Today’s Project Management Lessons Learned originally come from IT, but I’ve found that they can easily be transferred to most other development projects as well: My project teams include a wide variety of people, characters, pragmatists, nerds, team players – all of them great specialists in their respective fields. We all have the same goal, which is to deliver our project as well and quickly as possible. But everyone has a different story about how they got to where they are today, what role models they had and what they drew from them. So, everyone has their own style of doing their job.
A project manager has to deal with this and integrate each individual with his services. And/or consistently demand the things that threaten to fall behind individually. The best example is the high aversion to documentation among developers. Developers want to develop, tinker, create great results. But the paperwork is boring and time-consuming, and besides: “You can see it all from the code or the drawing !” It is strange, then, that even the “producers” without a clear task and development documentation usually find it difficult to define usable test criteria and test cases. And this causes increased effort for the testers and test engineers at the latest – at the expense of the project budget.
Regardless of this, the project manager must always make sure that the project results are comprehensible and representable. So that others who later (perhaps in a completely different project) work on it again and possibly have to change something, can find their way around and go to work without major problems of understanding.
After all, the goal should not only be to ensure that project results work, but also that they can be used in the long term.

- DATA UNDER STUDY -

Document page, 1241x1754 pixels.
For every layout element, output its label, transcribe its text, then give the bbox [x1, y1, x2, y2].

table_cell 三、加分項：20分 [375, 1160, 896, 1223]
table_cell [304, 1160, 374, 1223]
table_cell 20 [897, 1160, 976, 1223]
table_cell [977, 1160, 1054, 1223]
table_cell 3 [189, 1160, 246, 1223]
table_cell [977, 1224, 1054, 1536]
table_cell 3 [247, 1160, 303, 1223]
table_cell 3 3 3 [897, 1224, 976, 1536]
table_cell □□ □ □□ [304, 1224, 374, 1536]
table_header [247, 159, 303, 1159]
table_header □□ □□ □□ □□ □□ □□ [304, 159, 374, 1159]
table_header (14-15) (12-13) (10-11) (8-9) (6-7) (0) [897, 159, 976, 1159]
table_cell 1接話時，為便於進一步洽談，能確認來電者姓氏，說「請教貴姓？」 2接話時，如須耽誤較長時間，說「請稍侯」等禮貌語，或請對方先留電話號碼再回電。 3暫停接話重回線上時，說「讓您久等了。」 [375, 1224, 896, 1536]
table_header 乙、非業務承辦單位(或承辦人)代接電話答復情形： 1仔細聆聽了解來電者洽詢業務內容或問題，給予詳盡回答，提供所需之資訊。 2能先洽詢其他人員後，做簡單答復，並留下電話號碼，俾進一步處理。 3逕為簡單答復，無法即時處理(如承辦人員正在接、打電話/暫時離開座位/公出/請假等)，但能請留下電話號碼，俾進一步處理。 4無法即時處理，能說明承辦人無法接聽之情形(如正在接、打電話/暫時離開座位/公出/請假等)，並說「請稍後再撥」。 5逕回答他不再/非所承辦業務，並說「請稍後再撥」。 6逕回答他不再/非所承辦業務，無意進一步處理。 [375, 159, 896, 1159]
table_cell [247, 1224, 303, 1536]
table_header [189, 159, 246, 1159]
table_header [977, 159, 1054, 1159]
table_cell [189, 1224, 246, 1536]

- PROBLEMS TO SOLVE -
**1.** Decide whether each statement agrees with the project management text. Answer yes or no for each and quote the deciding words. (a) The lessons learned described originally come from IT. (b) Developers generally welcome the task of writing documentation. (c) The goal should be only that project results work.
**2.** Output, word for word, the part of the project management text between "Regardless of this, the" and "the long term.", inclusive.

- ACTIVITY ANSWERS -
**1.**
(a) Yes: "Today’s Project Management Lessons Learned originally come from IT"
(b) No: "The best example is the high aversion to documentation among developers."
(c) No: "the goal should not only be to ensure that project results work, but also that they can be used in the long term."

**2.**
Regardless of this, the project manager must always make sure that the project results are comprehensible and representable. So that others who later (perhaps in a completely different project) work on it again and possibly have to change something, can find their way around and go to work without major problems of understanding.
After all, the goal should not only be to ensure that project results work, but also that they can be used in the long term.